I’ve got a Big Moon gig planned in October hopefully it doesn’t get cancelled or rescheduled to next year. I’m planning to take one of my friends to a gig, she’s recently got hooked onto their music so it’s the perfect opportunity to see them live.
Immediately after lockdown though, it will be reconnecting with my mates. Facetime works, but it doesn’t- y’know.
I imagine there’s a lot of pent up energy without the gigs, what are your dreams once shows are back in full swing?
My dream is to capture the emerging musicians in Newcastle.
I haven’t had the opportunity yet to go to local bands gigs, COVID-19 has stopped me from doing that I’ve basically just started gig photography and when everything was getting in to swing of things this shit storm came and stopped it all.
I had a few lined up that I was planning to go to but it’s not happening now. I honestly can’t wait to get into the photo pit and take photos again, but definitely, my main aim is to take photos for local bands and writing concert reviews again, I’ve written three and I’m keen to start it up again.

:::

*THINGS TO DO*:
a - List every proper noun that appears in the interview excerpt about gig photography.
b - Reproduce the stretch of the interview excerpt about gig photography from "I’ve got a Big" through "see them live.".
c - Take the interview excerpt about gig photography further, picking up after its final sentence.

*Data items*:
:::

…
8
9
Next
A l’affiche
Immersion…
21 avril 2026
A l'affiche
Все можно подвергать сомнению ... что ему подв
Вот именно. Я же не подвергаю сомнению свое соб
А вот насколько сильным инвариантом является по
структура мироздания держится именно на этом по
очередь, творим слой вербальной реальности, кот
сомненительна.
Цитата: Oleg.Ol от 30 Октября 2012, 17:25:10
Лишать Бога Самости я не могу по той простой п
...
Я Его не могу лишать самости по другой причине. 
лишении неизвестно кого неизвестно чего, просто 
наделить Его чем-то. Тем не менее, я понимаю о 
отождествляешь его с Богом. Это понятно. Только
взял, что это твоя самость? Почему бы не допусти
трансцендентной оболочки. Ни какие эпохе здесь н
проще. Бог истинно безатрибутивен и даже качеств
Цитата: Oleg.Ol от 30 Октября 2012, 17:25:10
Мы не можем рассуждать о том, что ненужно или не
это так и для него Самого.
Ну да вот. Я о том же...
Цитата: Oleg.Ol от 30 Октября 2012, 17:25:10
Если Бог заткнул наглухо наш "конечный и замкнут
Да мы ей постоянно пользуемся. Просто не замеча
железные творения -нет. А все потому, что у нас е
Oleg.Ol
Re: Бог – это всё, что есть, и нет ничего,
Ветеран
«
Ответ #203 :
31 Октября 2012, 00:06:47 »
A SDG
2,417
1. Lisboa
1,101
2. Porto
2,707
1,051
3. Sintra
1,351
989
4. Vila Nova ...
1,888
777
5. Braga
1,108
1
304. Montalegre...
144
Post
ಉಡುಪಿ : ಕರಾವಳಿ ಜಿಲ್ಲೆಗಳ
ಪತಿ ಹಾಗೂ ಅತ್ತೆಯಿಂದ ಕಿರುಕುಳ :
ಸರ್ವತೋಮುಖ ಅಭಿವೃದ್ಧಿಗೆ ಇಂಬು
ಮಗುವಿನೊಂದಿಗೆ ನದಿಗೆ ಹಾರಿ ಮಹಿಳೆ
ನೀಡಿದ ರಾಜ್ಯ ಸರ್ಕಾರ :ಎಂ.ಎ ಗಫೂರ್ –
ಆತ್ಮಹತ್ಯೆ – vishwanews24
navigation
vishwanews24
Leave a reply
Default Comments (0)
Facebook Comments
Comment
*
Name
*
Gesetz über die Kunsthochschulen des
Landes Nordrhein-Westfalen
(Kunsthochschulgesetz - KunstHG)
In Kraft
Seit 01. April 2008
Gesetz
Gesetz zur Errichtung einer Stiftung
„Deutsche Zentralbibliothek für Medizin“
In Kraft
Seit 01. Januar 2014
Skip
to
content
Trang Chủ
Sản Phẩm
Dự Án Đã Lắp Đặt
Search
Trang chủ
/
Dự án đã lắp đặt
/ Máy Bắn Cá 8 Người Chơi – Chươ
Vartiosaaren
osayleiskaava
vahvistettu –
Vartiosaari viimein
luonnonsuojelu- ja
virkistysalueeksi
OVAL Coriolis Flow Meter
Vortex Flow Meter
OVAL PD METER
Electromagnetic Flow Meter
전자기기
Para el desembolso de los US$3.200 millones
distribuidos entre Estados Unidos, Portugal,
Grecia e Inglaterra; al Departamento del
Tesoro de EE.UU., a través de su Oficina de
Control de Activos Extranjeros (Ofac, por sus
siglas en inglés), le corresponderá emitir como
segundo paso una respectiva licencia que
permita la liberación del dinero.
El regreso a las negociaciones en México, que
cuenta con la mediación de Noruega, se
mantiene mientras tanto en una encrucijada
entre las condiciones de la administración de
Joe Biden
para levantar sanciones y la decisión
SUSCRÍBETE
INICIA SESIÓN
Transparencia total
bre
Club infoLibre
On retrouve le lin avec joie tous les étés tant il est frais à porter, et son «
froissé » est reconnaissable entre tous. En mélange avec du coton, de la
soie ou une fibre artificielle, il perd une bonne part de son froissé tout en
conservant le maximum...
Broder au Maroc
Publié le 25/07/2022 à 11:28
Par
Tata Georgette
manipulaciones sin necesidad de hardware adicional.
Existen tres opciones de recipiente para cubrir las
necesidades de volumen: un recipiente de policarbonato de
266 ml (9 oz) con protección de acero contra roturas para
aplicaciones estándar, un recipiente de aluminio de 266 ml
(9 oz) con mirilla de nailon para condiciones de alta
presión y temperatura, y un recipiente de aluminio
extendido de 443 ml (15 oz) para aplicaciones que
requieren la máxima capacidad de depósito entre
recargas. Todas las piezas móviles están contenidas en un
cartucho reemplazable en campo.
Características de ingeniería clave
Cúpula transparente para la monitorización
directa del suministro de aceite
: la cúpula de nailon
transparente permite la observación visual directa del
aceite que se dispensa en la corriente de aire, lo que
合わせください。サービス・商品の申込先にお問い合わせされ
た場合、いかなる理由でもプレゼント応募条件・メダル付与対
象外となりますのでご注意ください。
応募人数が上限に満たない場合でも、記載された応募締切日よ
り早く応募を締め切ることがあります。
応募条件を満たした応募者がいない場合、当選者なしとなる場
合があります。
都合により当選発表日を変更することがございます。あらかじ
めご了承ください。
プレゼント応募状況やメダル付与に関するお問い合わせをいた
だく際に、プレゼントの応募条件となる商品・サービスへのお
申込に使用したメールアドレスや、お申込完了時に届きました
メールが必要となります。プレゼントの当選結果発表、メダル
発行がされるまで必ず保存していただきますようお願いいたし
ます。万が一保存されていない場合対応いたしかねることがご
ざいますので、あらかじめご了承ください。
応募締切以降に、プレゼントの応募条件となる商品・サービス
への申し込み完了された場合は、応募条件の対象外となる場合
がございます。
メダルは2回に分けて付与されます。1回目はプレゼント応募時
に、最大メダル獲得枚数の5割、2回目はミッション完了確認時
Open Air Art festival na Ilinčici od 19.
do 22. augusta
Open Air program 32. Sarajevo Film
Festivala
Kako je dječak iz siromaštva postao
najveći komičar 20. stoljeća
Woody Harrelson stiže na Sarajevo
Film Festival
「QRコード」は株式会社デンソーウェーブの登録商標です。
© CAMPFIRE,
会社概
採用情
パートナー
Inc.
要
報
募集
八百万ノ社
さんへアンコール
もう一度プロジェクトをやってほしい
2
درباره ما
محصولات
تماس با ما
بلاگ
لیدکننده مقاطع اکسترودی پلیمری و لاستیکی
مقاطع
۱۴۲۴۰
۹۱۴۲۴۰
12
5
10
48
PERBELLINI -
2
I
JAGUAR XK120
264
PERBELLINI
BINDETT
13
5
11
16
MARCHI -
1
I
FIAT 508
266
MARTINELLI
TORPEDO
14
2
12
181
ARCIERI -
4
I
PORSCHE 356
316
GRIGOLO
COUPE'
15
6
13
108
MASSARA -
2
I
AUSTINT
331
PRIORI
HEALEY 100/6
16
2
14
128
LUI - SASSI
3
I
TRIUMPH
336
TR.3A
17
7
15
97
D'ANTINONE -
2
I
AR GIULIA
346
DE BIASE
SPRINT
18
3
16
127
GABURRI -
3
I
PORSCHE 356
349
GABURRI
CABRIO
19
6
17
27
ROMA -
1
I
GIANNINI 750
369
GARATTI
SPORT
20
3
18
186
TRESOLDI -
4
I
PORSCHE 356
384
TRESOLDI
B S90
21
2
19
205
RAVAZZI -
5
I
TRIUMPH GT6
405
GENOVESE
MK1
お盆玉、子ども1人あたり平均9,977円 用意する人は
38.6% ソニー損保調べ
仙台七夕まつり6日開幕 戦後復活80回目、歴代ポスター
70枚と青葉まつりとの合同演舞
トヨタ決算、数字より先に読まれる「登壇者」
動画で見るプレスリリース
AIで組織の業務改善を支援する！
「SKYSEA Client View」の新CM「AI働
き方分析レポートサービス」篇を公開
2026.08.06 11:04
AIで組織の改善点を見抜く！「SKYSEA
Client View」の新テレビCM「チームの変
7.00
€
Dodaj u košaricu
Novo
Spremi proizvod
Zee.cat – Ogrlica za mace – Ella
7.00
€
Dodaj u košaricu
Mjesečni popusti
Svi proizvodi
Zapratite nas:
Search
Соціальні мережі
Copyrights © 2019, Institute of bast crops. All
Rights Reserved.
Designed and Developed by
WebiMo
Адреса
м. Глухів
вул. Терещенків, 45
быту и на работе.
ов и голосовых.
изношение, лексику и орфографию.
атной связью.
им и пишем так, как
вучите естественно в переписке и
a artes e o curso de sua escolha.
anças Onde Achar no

:::

*ANSWERS FOR THIS EXERCISE*:
a - Big Moon, October, Facetime, Newcastle, COVID-19

b -
I’ve got a Big Moon gig planned in October hopefully it doesn’t get cancelled or rescheduled to next year. I’m planning to take one of my friends to a gig, she’s recently got hooked onto their music so it’s the perfect opportunity to see them live.

c -
What have I not asked you that you think is really important when it comes to gig photography?
As I said previously is still very earlier days for me and I kinda jumped into not knowing where I’d go and where it would take me. The people I’ve talked to/met is crazy to me because I didn’t think anything like that would happen to me, my expectations are very low when it comes down to stuff like that.
I think-just keep going to gigs and shooting gigs and try and be involved with it as much as you can to build a presence in the community of various types of photographers and supporting photographers work, you’ll get nowhere in this industry if you’re not dedicated to it, but If your heart is in it and you’re passionate about it you’ll see results.